THE INLAND REVENUE BOARD (IRB) ISSUES PUBLIC RULINGS NO. 5/2013 & 6/2013


1. The IRB of Malaysia issued the following Public Rulings on 23 May 2013:

PR No.
Topic
5/2013
6/2013

The salient points in each Public Ruling (PR) are outlined below.

2. PR 5/2013

The PR explains the taxation of unit holders who receive income distribution from unit trusts.

· Taxation of Unit Trust Holders

i) Unit holders are taxed on an amount equivalent to their share of the total taxable income of the unit trust for a year of assessment (YA) which is distributed to them by the unit trust for that YA. The tax credit attached to the distribution of income is available (under S.110(9A)) to the unit holder for set-off against tax chargeable of the unit holder.

ii) The following are tax exempt in the hands of unit holders:

§ Distributions to unit holders out of income which is tax exempt at unit trust level (e.g. certain types of interest and foreign sourced income);

§ Distribution of income from gains arising from disposal of investments by the unit trust;

§ Gains realized by unit holders from the sale or redemption of unit trusts;

§ Bonus issues of units which do not represent distributions of income derived from investments of the unit trust.

iii) The following tax rates are applicable

§ Companies and non-resident companies – 25% (prevailing rate);

§ Resident individuals and others (cooperatives, associations and societies) – scale rates;

§ Non-resident individuals and others (cooperatives, associations and societies) – 26% (current rate).

iv) There is no withholding tax on distributions of unit trust income to non-resident unit holders.

· Filing of returns – Unit holders must declare their taxable distribution of income from unit trusts in their income tax return forms, together with other taxable income.

3. PR 6/2013

The Ruling explains the taxation of unit trusts [other than a real estate investment trust or property trust fund (REIT/PTF) governed by the Securities Commission (SC)].

· Taxation of Unit Trusts in General

(i) Basis of assessment – The basis period for a unit trust is the basis year for the year of assessment or the accounting year (where the 12-month accounting period ends on a date other than 31 December) pursuant to S.21A of the ITA.

(ii) Residence status – This is determined in accordance with S.61(3) of the ITA which provides that a trust body is resident in Malaysia for the basis year for a YA if any trustee member is resident in Malaysia for that basis year.

(iii) Expense deduction – Deductibility of expenses is governed by S.33(1) of the ITA, i.e. only expenses wholly and exclusively incurred in the production of gross income are allowed as deduction against each source of income.

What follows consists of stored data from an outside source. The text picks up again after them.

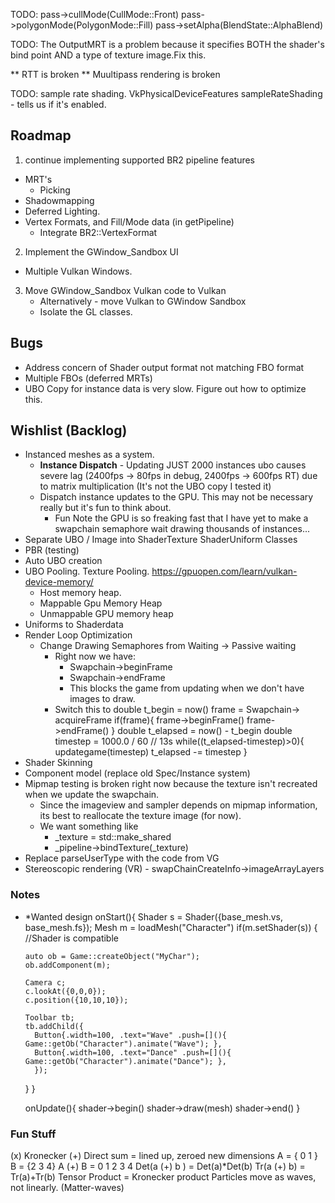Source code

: 
TODO: pass->cullMode(CullMode::Front)
      pass->polygonMode(PolygonMode::Fill)
      pass->setAlpha(BlendState::AlphaBlend)

TODO: The OutputMRT is a problem because it specifies BOTH the shader's bind point AND a type of texture image.Fix this.

** RTT is broken
** Muultipass rendering is broken

TODO: sample rate shading.
  VkPhysicalDeviceFeatures sampleRateShading - tells us if it's enabled.

## Roadmap
1. continue implementing supported BR2 pipeline features
  * MRT's 
    * Picking
  * Shadowmapping
  * Deferred Lighting.
  * Vertex Formats, and Fill/Mode data (in getPipeline)
    * Integrate BR2::VertexFormat
2. Implement the GWindow_Sandbox UI
  * Multiple Vulkan Windows.
3. Move GWindow_Sandbox Vulkan code to Vulkan
    * Alternatively - move Vulkan to GWindow Sandbox
    * Isolate the GL classes.

## Bugs 
* Address concern of Shader output format not matching FBO format
* Multiple FBOs (deferred MRTs)
* UBO Copy for instance data is very slow. Figure out how to optimize this.

## Wishlist (Backlog)
* Instanced meshes as a system.
    * __Instance Dispatch__ - Updating JUST 2000 instances ubo causes severe lag (2400fps -> 80fps in debug, 2400fps -> 600fps RT) due to matrix multiplication (It's not the UBO copy I tested it)
    * Dispatch instance updates to the GPU. This may not be necessary really but it's fun to think about.
        * Fun Note the GPU is so freaking fast that I have yet to make a swapchain semaphore wait drawing thousands of instances...
* Separate UBO / Image into ShaderTexture ShaderUniform Classes
* PBR (testing)
* Auto UBO creation
* UBO Pooling. Texture Pooling.  https://gpuopen.com/learn/vulkan-device-memory/
    * Host memory heap. 
    * Mappable Gpu Memory Heap
    * Unmappable GPU memory heap
* Uniforms to Shaderdata
* Render Loop Optimization
  * Change Drawing Semaphores from Waiting -> Passive waiting 
    * Right now we have:
      * Swapchain->beginFrame
      * Swapchain->endFrame
      * This blocks the game from updating when we don't have images to draw.
    * Switch this to 
      double t_begin = now()
      frame = Swapchain-> acquireFrame
      if(frame){
        frame->beginFrame()
        frame->endFrame()
      }
      double t_elapsed = now() - t_begin
      double timestep = 1000.0 / 60 // 13s
      while((t_elapsed-timestep)>0){
        updategame(timestep)
        t_elapsed -= timestep
      }
* Shader Skinning
* Component model (replace old Spec/Instance system)
* Mipmap testing is broken right now because the texture isn't recreated when we update the swapchain.
  * Since the imageview and sampler depends on mipmap information, its best to reallocate the texture image (for now).
  * We want something like
    * _texture = std::make_shared<VulkanTextureImage>
    * _pipeline->bindTexture(_texture)
* Replace parseUserType with the code from VG
* Stereoscopic rendering (VR) - swapChainCreateInfo->imageArrayLayers

### Notes
* *Wanted design
  onStart(){
    Shader s  = Shader({base_mesh.vs, base_mesh.fs});
    Mesh m = loadMesh("Character")
    if(m.setShader(s))
    {
      //Shader is compatible

      auto ob = Game::createObject("MyChar");
      ob.addComponent(m);

      Camera c;
      c.lookAt({0,0,0});
      c.position({10,10,10});

      Toolbar tb;
      tb.addChild({
        Button{.width=100, .text="Wave" .push=[](){ Game::getOb("Character").animate("Wave"); },
        Button{.width=100, .text="Dance" .push=[](){ Game::getOb("Character").animate("Dance"); },
        });
    }
  }

  onUpdate(){
    shader->begin()
    shader->draw(mesh)
    shader->end()
        }

### Fun Stuff        

(x) Kronecker
(+) Direct sum = lined up, zeroed new dimensions
A = { 0 1 } B = {2 3 4}
A (+) B = 0 1 2 3 4
Det(a (+) b ) = Det(a)*Det(b)
Tr(a (+) b) = Tr(a)+Tr(b)
Tensor Product = Kronecker product
Particles move as waves, not linearly. (Matter-waves)
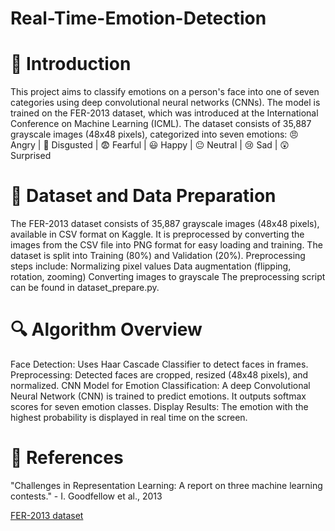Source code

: # Real-Time-Emotion-Detection
# 📌 Introduction 
This project aims to classify emotions on a person's face into one of seven categories using deep convolutional neural networks (CNNs). The model is trained on the FER-2013 dataset, which was introduced at the International Conference on Machine Learning (ICML). The dataset consists of 35,887 grayscale images (48x48 pixels), categorized into seven emotions:
😠 Angry | 🤢 Disgusted | 😨 Fearful | 😃 Happy | 😐 Neutral | 😢 Sad | 😲 Surprised


# 📌 Dataset and Data Preparation
The FER-2013 dataset consists of 35,887 grayscale images (48x48 pixels), available in CSV format on Kaggle.
It is preprocessed by converting the images from the CSV file into PNG format for easy loading and training.
The dataset is split into Training (80%) and Validation (20%).
Preprocessing steps include:
Normalizing pixel values
Data augmentation (flipping, rotation, zooming)
Converting images to grayscale
The preprocessing script can be found in dataset_prepare.py.


# 🔍 Algorithm Overview
Face Detection:
Uses Haar Cascade Classifier to detect faces in frames.
Preprocessing:
Detected faces are cropped, resized (48x48 pixels), and normalized.
CNN Model for Emotion Classification:
A deep Convolutional Neural Network (CNN) is trained to predict emotions.
It outputs softmax scores for seven emotion classes.
Display Results:
The emotion with the highest probability is displayed in real time on the screen.


# 🔗  References
"Challenges in Representation Learning: A report on three machine learning contests." - I. Goodfellow et al., 2013

[FER-2013 dataset](https://www.kaggle.com/datasets/msambare/fer2013)


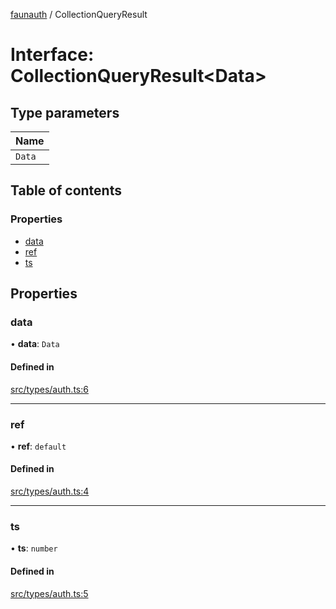 [faunauth](../index.md) / CollectionQueryResult

# Interface: CollectionQueryResult<Data\>

## Type parameters

| Name |
| :------ |
| `Data` |

## Table of contents

### Properties

- [data](CollectionQueryResult.md#data)
- [ref](CollectionQueryResult.md#ref)
- [ts](CollectionQueryResult.md#ts)

## Properties

### data

• **data**: `Data`

#### Defined in

[src/types/auth.ts:6](https://github.com/alexnitta/faunauth/blob/185a6ac/src/types/auth.ts#L6)

___

### ref

• **ref**: `default`

#### Defined in

[src/types/auth.ts:4](https://github.com/alexnitta/faunauth/blob/185a6ac/src/types/auth.ts#L4)

___

### ts

• **ts**: `number`

#### Defined in

[src/types/auth.ts:5](https://github.com/alexnitta/faunauth/blob/185a6ac/src/types/auth.ts#L5)
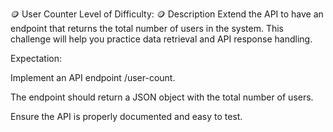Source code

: 🪙 User Counter
Level of Difficulty: 🪙
Description
Extend the API to have an endpoint that returns the total number of users in the system. This challenge will help you practice data retrieval and API response handling.

Expectation:

Implement an API endpoint /user-count.

The endpoint should return a JSON object with the total number of users.

Ensure the API is properly documented and easy to test.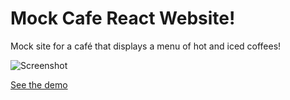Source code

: # Mock Cafe React Website!

Mock site for a café that displays a menu of hot and iced coffees!

![Screenshot](./src/assets/screenshot.webp)

[See the demo]()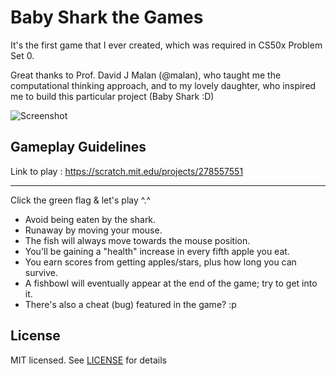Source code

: # Baby Shark the Games
It's the first game that I ever created, which was required in CS50x Problem Set 0.

Great thanks to Prof. David J Malan (@malan), who taught me the computational thinking approach, and to my lovely daughter, who inspired me to build this particular project (Baby Shark :D)

![Screenshot](https://github.com/nonkronk/bbs-thegames/raw/master/ss.gif)

## Gameplay Guidelines
Link to play :
https://scratch.mit.edu/projects/278557551

- - - - -

Click the green flag & let's play ^.^
- Avoid being eaten by the shark.
- Runaway by moving your mouse.
- The fish will always move towards the mouse position.
- You'll be gaining a "health" increase in every fifth apple you eat.
- You earn scores from getting apples/stars, plus how long you can survive.
- A fishbowl will eventually appear at the end of the game; try to get into it.
- There's also a cheat (bug) featured in the game? :p

## License
MIT licensed. See [LICENSE](LICENSE) for details
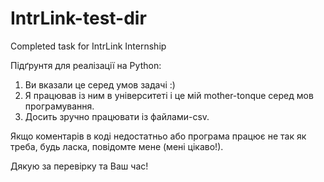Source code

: # IntrLink-test-dir
Completed task for IntrLink Internship

Підґрунтя для реалізації на Python:
1. Ви вказали це серед умов задачі :)
2. Я працював із ним в університеті і це мій mother-tonque серед мов програмування.
3. Досить зручно працювати із файлами-csv.

Якщо коментарів в коді недостатньо або програма працює не так як треба, будь ласка, повідомте мене (мені цікаво!).

Дякую за перевірку та Ваш час!
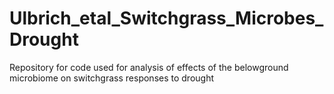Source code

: # Ulbrich_etal_Switchgrass_Microbes_Drought
Repository for code used for analysis of effects of the belowground microbiome on switchgrass responses to drought
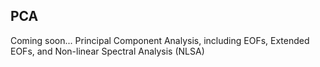 ## PCA
Coming soon... Principal Component Analysis, including EOFs, Extended EOFs, and Non-linear Spectral Analysis (NLSA)
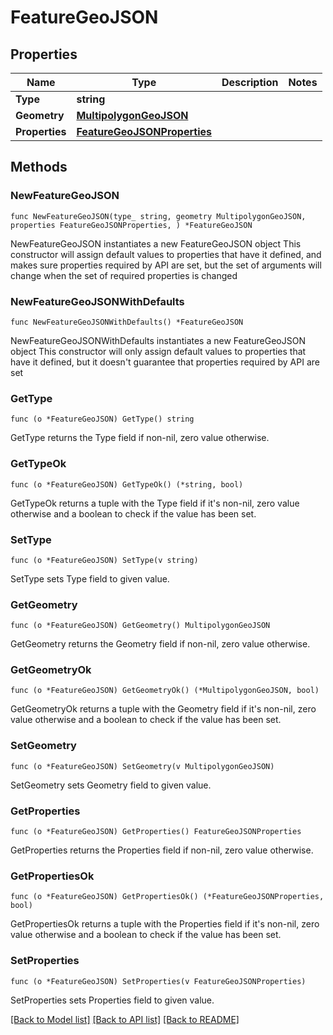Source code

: # FeatureGeoJSON

## Properties

Name | Type | Description | Notes
------------ | ------------- | ------------- | -------------
**Type** | **string** |  | 
**Geometry** | [**MultipolygonGeoJSON**](MultipolygonGeoJSON.md) |  | 
**Properties** | [**FeatureGeoJSONProperties**](FeatureGeoJSONProperties.md) |  | 

## Methods

### NewFeatureGeoJSON

`func NewFeatureGeoJSON(type_ string, geometry MultipolygonGeoJSON, properties FeatureGeoJSONProperties, ) *FeatureGeoJSON`

NewFeatureGeoJSON instantiates a new FeatureGeoJSON object
This constructor will assign default values to properties that have it defined,
and makes sure properties required by API are set, but the set of arguments
will change when the set of required properties is changed

### NewFeatureGeoJSONWithDefaults

`func NewFeatureGeoJSONWithDefaults() *FeatureGeoJSON`

NewFeatureGeoJSONWithDefaults instantiates a new FeatureGeoJSON object
This constructor will only assign default values to properties that have it defined,
but it doesn't guarantee that properties required by API are set

### GetType

`func (o *FeatureGeoJSON) GetType() string`

GetType returns the Type field if non-nil, zero value otherwise.

### GetTypeOk

`func (o *FeatureGeoJSON) GetTypeOk() (*string, bool)`

GetTypeOk returns a tuple with the Type field if it's non-nil, zero value otherwise
and a boolean to check if the value has been set.

### SetType

`func (o *FeatureGeoJSON) SetType(v string)`

SetType sets Type field to given value.


### GetGeometry

`func (o *FeatureGeoJSON) GetGeometry() MultipolygonGeoJSON`

GetGeometry returns the Geometry field if non-nil, zero value otherwise.

### GetGeometryOk

`func (o *FeatureGeoJSON) GetGeometryOk() (*MultipolygonGeoJSON, bool)`

GetGeometryOk returns a tuple with the Geometry field if it's non-nil, zero value otherwise
and a boolean to check if the value has been set.

### SetGeometry

`func (o *FeatureGeoJSON) SetGeometry(v MultipolygonGeoJSON)`

SetGeometry sets Geometry field to given value.


### GetProperties

`func (o *FeatureGeoJSON) GetProperties() FeatureGeoJSONProperties`

GetProperties returns the Properties field if non-nil, zero value otherwise.

### GetPropertiesOk

`func (o *FeatureGeoJSON) GetPropertiesOk() (*FeatureGeoJSONProperties, bool)`

GetPropertiesOk returns a tuple with the Properties field if it's non-nil, zero value otherwise
and a boolean to check if the value has been set.

### SetProperties

`func (o *FeatureGeoJSON) SetProperties(v FeatureGeoJSONProperties)`

SetProperties sets Properties field to given value.



[[Back to Model list]](../README.md#documentation-for-models) [[Back to API list]](../README.md#documentation-for-api-endpoints) [[Back to README]](../README.md)


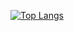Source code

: [![Top Langs](https://github-readme-stats-git-masterrstaa-rickstaa.vercel.app/api/top-langs/?username=EricFrancey)](https://github.com/anuraghazra/github-readme-stats)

(iv) Special deduction – S.63B of the ITA provides for a special deduction of “permitted expenses” (defined in that section) to be made in ascertaining total income of a unit trust. The deduction is an amount which is calculated in accordance with the formula provided in that section. (Such “permitted expenses” are of the kind which are regarded as not allowable under S.33(1) of the ITA).

(v) Tax Computation of unit trusts and examples (Paragraph 7, Examples 2 to 4).

· Taxation of Property Trusts other than REIT/ PTF

(i) Paragraph 8 focuses on the taxation of property trusts that invest primarily in income generating real estate but do not qualify as REIT/ PTF under SC guidelines. Important points to note are:-

- Such Property Trusts are eligible to claim a special deduction under S.63A of the ITA for qualifying capital expenditure (QCE) which is deductible against adjusted income from the rental source of the unit trust. This deduction is not capital allowance and cannot be carried forward. Neither is there any balancing charge or allowance.

- “QCE” means capital expenditure incurred on the provision of machinery and plant used for the purpose of deriving rent from the letting of buildings, including expenditure on the alteration of an existing building or preparation of a site for installation of machinery or plant (provided that specified conditions are met).

- Conditions to qualify for claim of the special deduction must also be met (explained in paragraph 8.4 of the Ruling).

- The special deduction is in the form of an allowance equal to 10% of the QCE.

- S.63D of the ITA states that rental income of a unit trust (other than REIT/ PTF) shall not be treated as business source.



(ii) Paragraph 8.10 provides the tax computation for a Property Trust (Example 5).